Porgy and Bess
Royal Festival Hall
Artaxerxes
Linbury Studio
Cape Town Opera has been on tour in the last ten days, taking its production of Gershwin’s Porgy and Bess to Cardiff, the Southbank Centre and Edinburgh. I went to the first of the two London performances, staged but without scenery. The action took place behind some of the orchestral players, with the rest either side. That is not an ideal situation, but nevertheless Gershwin’s finest score came across with enormous impact — in fact, I was freshly astonished at how much finer this work is than anything else he wrote. Whereas, I gather, the production is set in Soweto, at the Festival Hall it wasn’t set anywhere at all. It is therefore about black people, but not about any particular set of them, so that part of James Baldwin’s critique of the opera — specifically the movie — is sidelined.

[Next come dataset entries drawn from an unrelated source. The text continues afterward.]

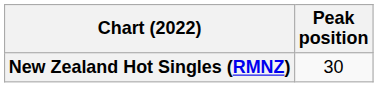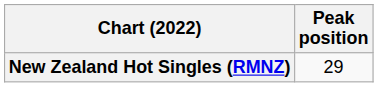New Zealand Hot Singles (RMNZ) | Peak position: 30 -> 29
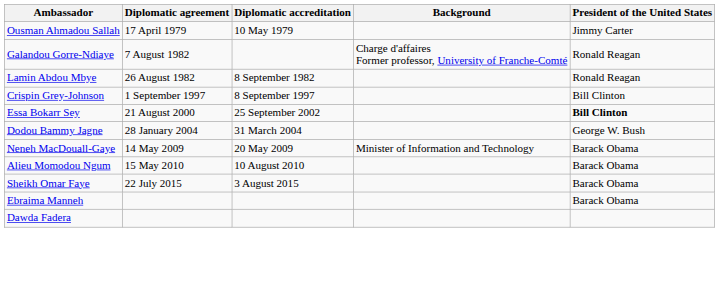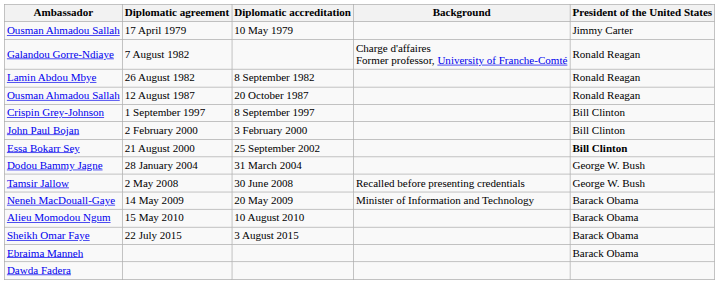+ row: Ousman Ahmadou Sallah | 12 August 1987 | 20 October 1987 | Ronald Reagan
+ row: John Paul Bojan | 2 February 2000 | 3 February 2000 | Bill Clinton
+ row: Tamsir Jallow | 2 May 2008 | 30 June 2008 | Recalled before presenting credentials | George W. Bush
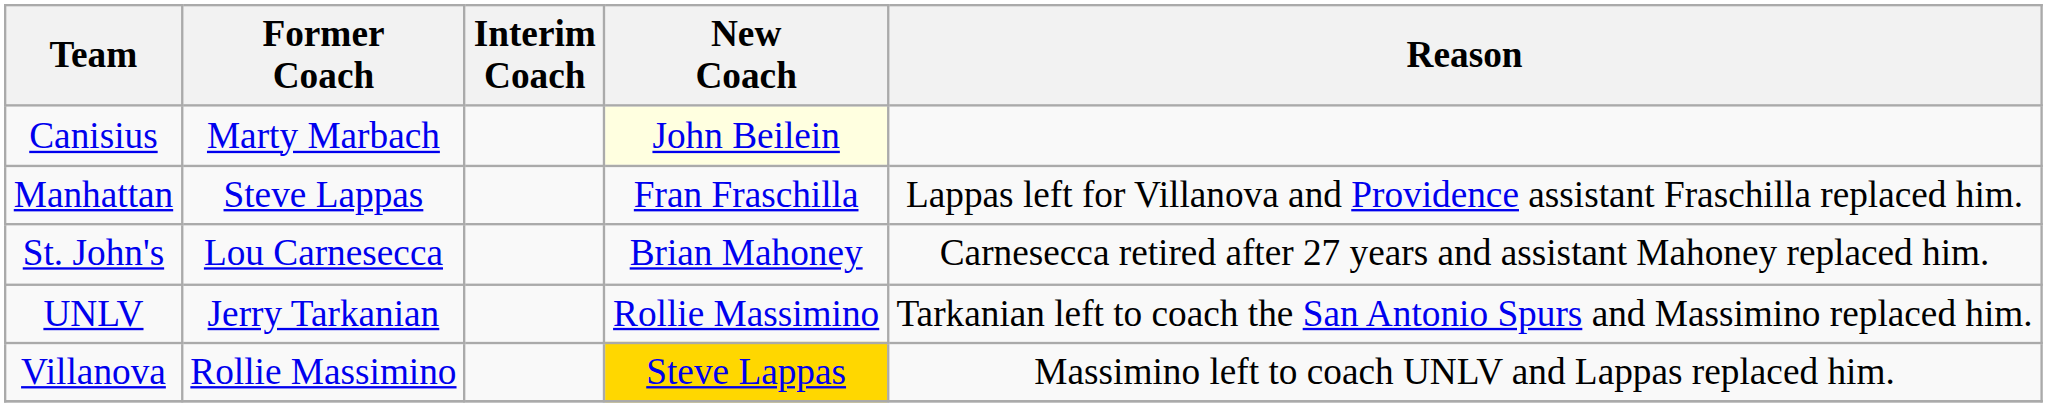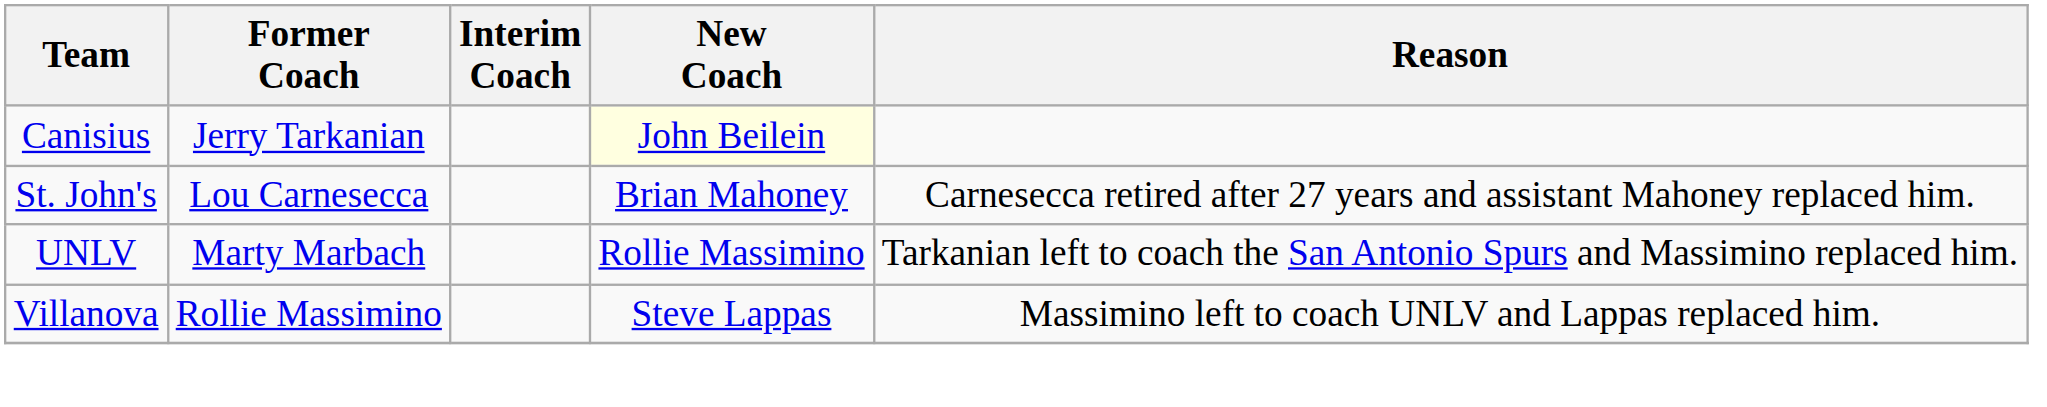Canisius | Former Coach: Marty Marbach -> Jerry Tarkanian
- row: Manhattan | Steve Lappas | Fran Fraschilla | Lappas left for Villanova and Providence assistant Fraschilla replaced him.
UNLV | Former Coach: Jerry Tarkanian -> Marty Marbach
Villanova | New Coach: gold background -> no background
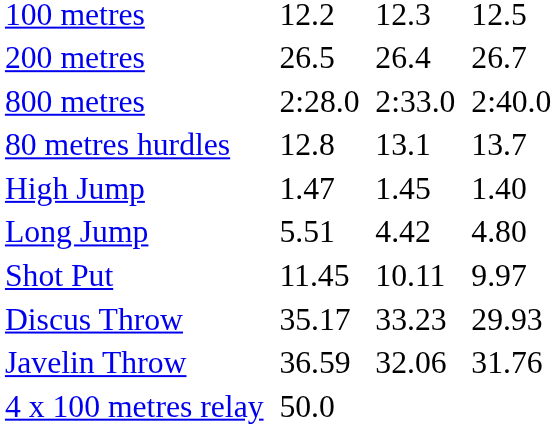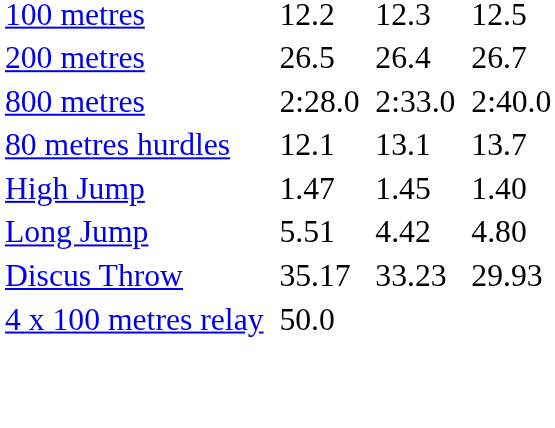80 metres hurdles | column 3: 12.8 -> 12.1
- row: Shot Put | 11.45 | 10.11 | 9.97
- row: Javelin Throw | 36.59 | 32.06 | 31.76
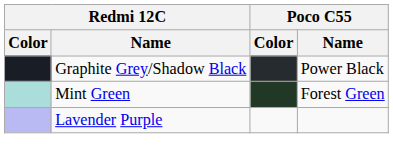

Baldwin wrote:
and so on, for several penetrating pages — does anyone remember and read this great writer? The combination of lack of props and an edition of the opera, as the conductor David Charles Abell explains in the programme, which tightens the central drama and eliminates unnecessary detail, goes quite a way in countering the view that Porgy is a sentimental and hammy work, though elements of that are bound to remain.

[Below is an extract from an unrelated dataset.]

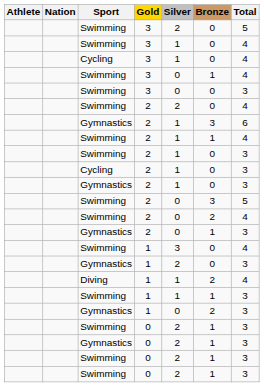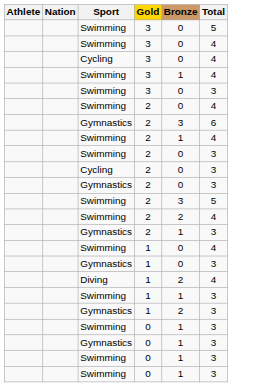- column: Silver | 2 | 1 | 1 | 0 | 0 | 2 | 1 | 1 | 1 | 1 | 1 | 0 | 0 | 0 | 3 | 2 | 1 | 1 | 0 | 2 | 2 | 2 | 2
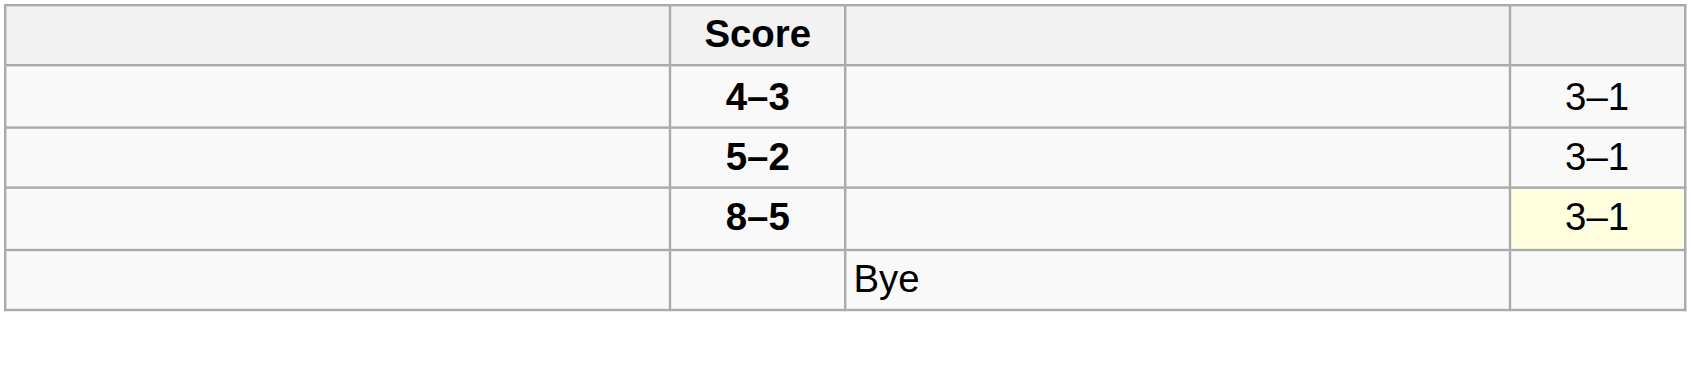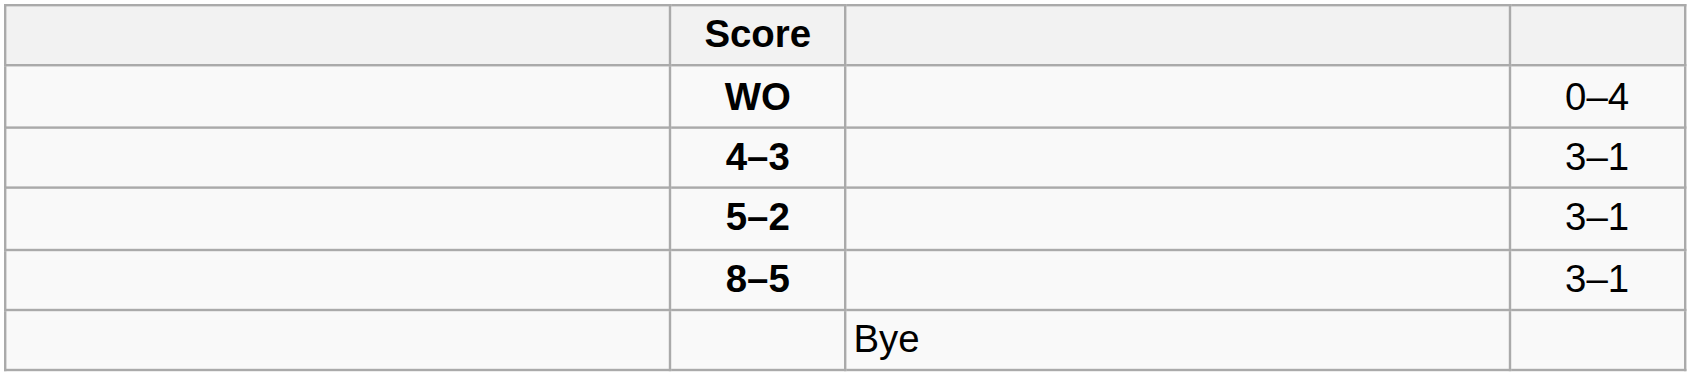+ row: WO | 0–4
8–5 | column 4: lightyellow background -> no background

But what came across most clearly at the Festival Hall was the energy of the piece, the stupendous melodic fecundity, and the effectiveness of many of its key scenes. What also came across, more excitingly still, was the magnificence of the soloists, though I have no complaints about the chorus and orchestra. As soon as Clara, played by Pretty Yende, launched into ‘Summertime’, I realised how thirsty I’ve been for a long time to hear such a rich, luscious voice in the flesh. And superb as Yende is, when the Bess of Lisa Daltirus began to sing I saw that there is no exaggeration in the programme’s claim that ‘with a radiant voice of beauty, power, nuance and musicality, as well as a strong stage presence, Lisa Daltirus is poised for a major career worldwide’. On the strength of this performance I envisage her appearing at the leading opera houses in important roles within months. None of the others was less than adequate, and the Porgy of Xolela Sixaba was much more than that, but it is natural, though unfair, when you hear an indubitably great new voice, that you should take it out of the context and celebrate. Anyway, I found it a great evening all round, and am highly impressed by Cape Town Opera’s potential and achievement.

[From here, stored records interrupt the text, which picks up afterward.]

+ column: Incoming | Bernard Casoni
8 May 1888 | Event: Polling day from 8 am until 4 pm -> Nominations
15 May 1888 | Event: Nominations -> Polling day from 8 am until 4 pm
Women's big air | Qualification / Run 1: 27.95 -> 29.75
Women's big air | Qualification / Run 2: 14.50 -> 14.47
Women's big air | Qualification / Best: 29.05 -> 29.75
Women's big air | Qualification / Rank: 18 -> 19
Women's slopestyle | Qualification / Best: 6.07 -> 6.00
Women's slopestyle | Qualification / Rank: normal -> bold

I wasn’t greatly looking forward to the celebration of Thomas Arne’s 300th birthday at the Linbury Studio, in the form of his most successful opera, Artaxerxes. It sets a text by the dread Metastasio, one that had already served Gluck (his first opera) and J.C. Bach, among others. Arne translated it, sometimes to inadvertently comic effect, and then made it into an opera vying in length with those of his hero Handel. When the Theatre Royal was burnt down in 1808 the parts were all destroyed, but the arias and duets had been published.
For this production the conductor Ian Page wrote the most secco recitatives possible, and Duncan Druce furnished the finale of the opera. There were scanty settings, some peripatetic scenery, and grand, elaborate unisex costumes, everyone looking as if they were waiting for Velázquez to paint them. The soloists were mainly an impressive team. The plot concerns the son of Xerxes, the latter having been murdered by his commander-in-chief Artabanes. Love and power, as usual in Metastasio, are intertwined among six characters, and the plot is tiresome and impossible to remember. What makes the work less heavy-going than most of Handel’s operas is the comparative brevity of most of the arias, and many of them are beautiful, as Haydn found to his surprise when he visited London. They are also broadly apt to the emotional situation in which they occur.
The stars were Artaxerxes himself, the warm, expressive tenor Christopher Ainslie; and his friend Arbaces, the son of the villain, the equally warm mezzo Caitlin Hulcup. The Linbury Studio is unkind to the audience but excellent for singers, who never have to force their tone, and when required can pare it down to magical effect. Ian Page’s sympathetic conducting made for a lively evening, though on the first night the brass weren’t in luck.
In last week’s Wexford review, we said that Martin Cullen was Fine Gael’s culture minister; he is, of course, Fianna Fáil’s. Apologies.